Mientras a mi hijo le enseñan en la escuela que lo primero es ser
tolerante y amable con los demás, el Islam es machista, oscuro y
excluyente.
No
todos son iguales. Pero el Islam me cuestiona -nos cuestiona- lo que
comemos, lo que bebemos, lo que decimos, mi cara afeitada, lo
que creemos (o no creemos); le parece mal a sus ulemas y practicantes
cómo nos vestimos -”Respeto”, le dijo a mi esposa una colega
musulmana, con el dedo índice enhiesto, señalando al cielo, al
conversar sobre los motivos de hiyab y burkas-; no aprueban entonces
cómo tratamos a nuestras esposas, cómo educamos a nuestros hijos,
qué hacemos con el tiempo libre. No comparten nuestros placeres,
desprecian nuestros valores, sospechan del pensamiento laico, lapidan
a los adúlteros y mutilan a las mujeres, para que no sucumban a la
tentación del clítoris.
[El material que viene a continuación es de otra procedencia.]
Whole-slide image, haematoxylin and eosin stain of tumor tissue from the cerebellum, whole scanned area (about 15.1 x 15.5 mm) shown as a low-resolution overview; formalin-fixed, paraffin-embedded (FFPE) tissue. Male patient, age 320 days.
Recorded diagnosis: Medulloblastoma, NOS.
El Islam, por condenar, prohibe hasta la
masturbación.
No todos son iguales. Pero el Islam en
su mejor variante, en la pacífica, nos llama -me llama- kafir,
y no me respeta como persona, ni a mi pensamiento independiente. Para
ellos soy solo un impío, un infiel, y no simplemente otro ser
humano.
¿Por qué entonces yo -nosotros- como
miembros de una sociedad occidental, con valores que aceptamos
-mejores o peores- como adecuados para nuestras vidas, valores que
además estamos en la posibilidad de impugnar y cambiar si no nos
convienen, por qué debemos aceptar entre nosotros a alguien que nos
desprecia y condena por vivir como vivimos?
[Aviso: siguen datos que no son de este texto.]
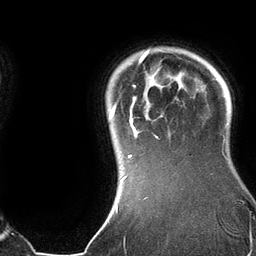
Breast MRI (dynamic contrast-enhanced), one axial slice; slice 113 of 134 in the series (ordered by position); cropped to one breast; dynamic contrast-enhanced series, time point 2 of 6 at this slice position (early post-contrast); 3 T; TE 2.8 ms, TR 6.9 ms; 256 × 256 image matrix. Female patient.
Annotated regions visible in this slice (semi-automatically segmented with operator editing):
- enhancing-tissue mask used for the functional tumour volume (all voxels passing the contrast-enhancement thresholds inside the analysis volume; usually the tumour): bounding box <109,50,181,182> (left, top, right, bottom; pixels)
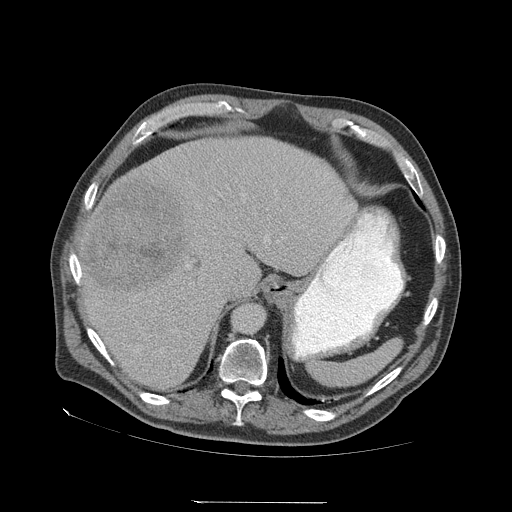
Contrast-enhanced abdominal CT (liver protocol), one axial slice. Slice 49 of 83 in the series (ordered by position). 140 kVp. Soft-tissue window (W 400 / L 40 HU). 2.5 mm slice thickness. 512 × 512 image matrix. Case-level facts recorded for this patient, not image findings: diagnosis: hepatocellular carcinoma (patient treated with transarterial chemoembolisation; whether this scan precedes or follows treatment is not stated here); TNM stage (as recorded): Stage-I; Child-Pugh class: A.
Annotated regions visible in this slice (semi-automatically segmented with operator editing):
- liver parenchyma outside the tumour (the mass and vessels are separate outlines, so this box may not span the whole liver): bounding box (x1, y1, x2, y2) in pixels: (78, 136, 356, 389)
- mass: (84, 178, 189, 300)
- portal vein: (186, 195, 244, 267)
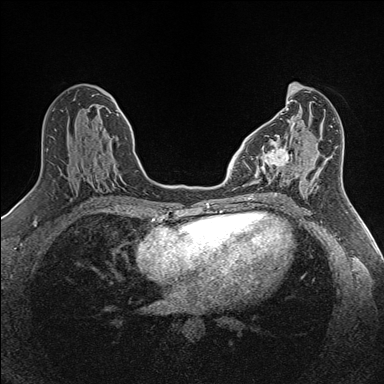
Breast MRI (dynamic contrast-enhanced), one axial slice; position 66 of 160 along the scan axis; dynamic contrast-enhanced series, time point 2 of 7 at this slice position (early post-contrast); 1.5 T; TE 1.6 ms, TR 5 ms; 1 mm slice thickness; 384 × 384 image matrix. Female patient.
Outlined on this slice (semi-automatically segmented with operator editing):
- enhancing-tissue mask used for the functional tumour volume (all voxels passing the contrast-enhancement thresholds inside the analysis volume; usually the tumour): bounding box [x1, y1, x2, y2] px = [254, 135, 302, 181]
¿Por qué Sharia, por qué burka, por
qué debo aceptar a quien no me acepta?
O dicho de otra manera: ¿por qué los
musulmanes no regresan y permanecen en sus países, llevándose con
ellos la vida y modos que prefieren?
No todos son iguales. Pero no encuentro
una sola razón para ejercer la tolerancia de lo intolerable. El
Islam contemporáneo no tiene nada para aportar a la vida que
preferimos y lo que es aun más grave: ni siquiera hay segunda
mejilla que ofrecer si se quisiera ser inclusivo y tolerante; no
cuando se muere ametrallado o destrozado por la explosión de un
atacante suicida.
Y ya sé que no todos son iguales. Pero
no profeso religión alguna, no me afilio a ningún grupo, filosofía,
ni corriente de pensamiento, ni tampoco comulgo con partidos
políticos, ideologías ni dogmas. Me satisface la manera en que
vivo; soy nada, y soy feliz. Y no quiero convivir con quién me mira
de soslayo y desprecia por lo que soy.
Soy occidental, ateo, impío y hombre libre; soy un infiel impenitente, preocupado por mi civilización, porque su supervivencia, véanlo de una vez, está en peligro.
Soy occidental, ateo, impío y hombre libre; soy un infiel impenitente, preocupado por mi civilización, porque su supervivencia, véanlo de una vez, está en peligro.